Proc Natl Acad Sci U S A. 1992 Apr 15;89(8):3551-5. doi: 10.1073/pnas.89.8.3551.
Substantial proportions of resting B cells constitutively express low levels of IL-2 receptor (IL-2R) alpha and/or beta chains. The expression of these chains is differentially regulated by anti-IgM and IL-2/IL-4. The anti-IgM induces IL-2R alpha chain expression, whereas each of the two cytokines induces IL-2R beta chain expression in a dose-dependent manner. Moreover, IL-2 induces the growth of B cells, when the cells were pretreated with IL-2 or IL-4 for 24 h. The magnitude of this IL-2-driven B-cell growth depends upon the level of IL-2R beta chain expression. Costimulation of the B cells with IL-2 and anti-IgM shifts the dose-response curve, and the cells proliferate at an IL-2 concentration as low as 40 pM. These results indicate that the levels of anti-IgM-induced IL-2R alpha chain and IL-2-induced IL-2R beta chain determine the sensitivity of the cells to IL-2.

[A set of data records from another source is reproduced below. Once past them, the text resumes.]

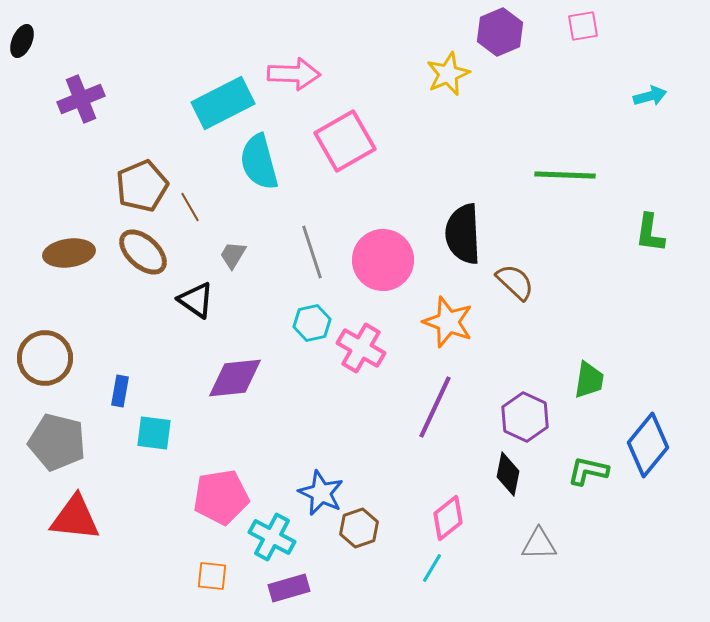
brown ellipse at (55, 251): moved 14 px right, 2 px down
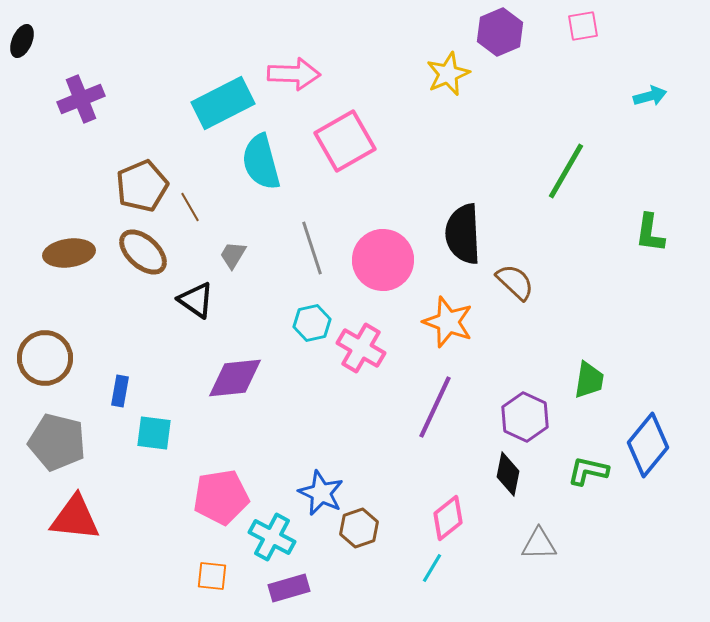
cyan semicircle at (259, 162): moved 2 px right
green line at (565, 175): moved 1 px right, 4 px up; rotated 62 degrees counterclockwise
gray line at (312, 252): moved 4 px up
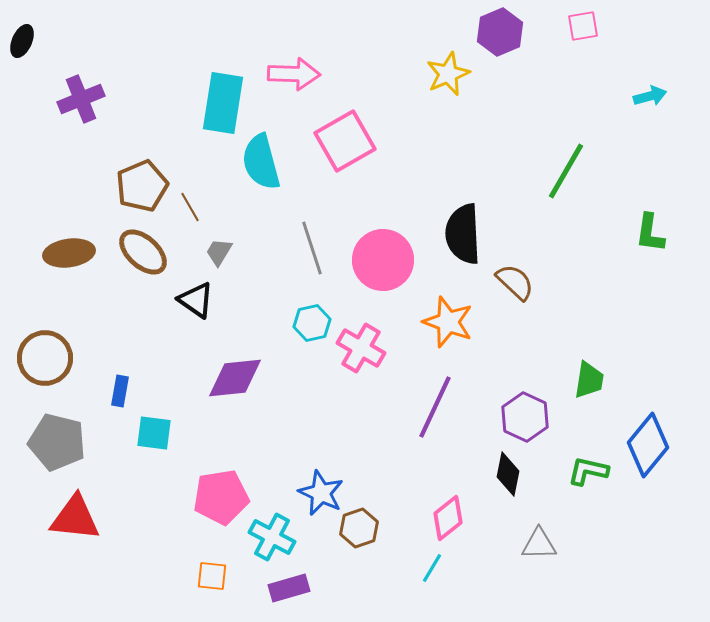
cyan rectangle at (223, 103): rotated 54 degrees counterclockwise
gray trapezoid at (233, 255): moved 14 px left, 3 px up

相当比例的静息B细胞组成性地表达低水平的白细胞介素2受体(IL-2R)α链和/或β链。这些链的表达受抗IgM和IL-2/IL-4的差异调节。抗IgM诱导IL-2Rα链表达,而这两种细胞因子中的每一种都以剂量依赖的方式诱导IL-2Rβ链表达。此外,当细胞用IL-2或IL-4预处理24小时后,IL-2诱导B细胞生长。这种由IL-2驱动的B细胞生长的程度取决于IL-2Rβ链的表达水平。用IL-2和抗IgM对B细胞进行共刺激会使剂量反应曲线发生偏移,并且细胞在低至40 pM的IL-2浓度下增殖。这些结果表明,抗IgM诱导的IL-2Rα链水平和IL-2诱导的IL-2Rβ链水平决定了细胞对IL-2的敏感性。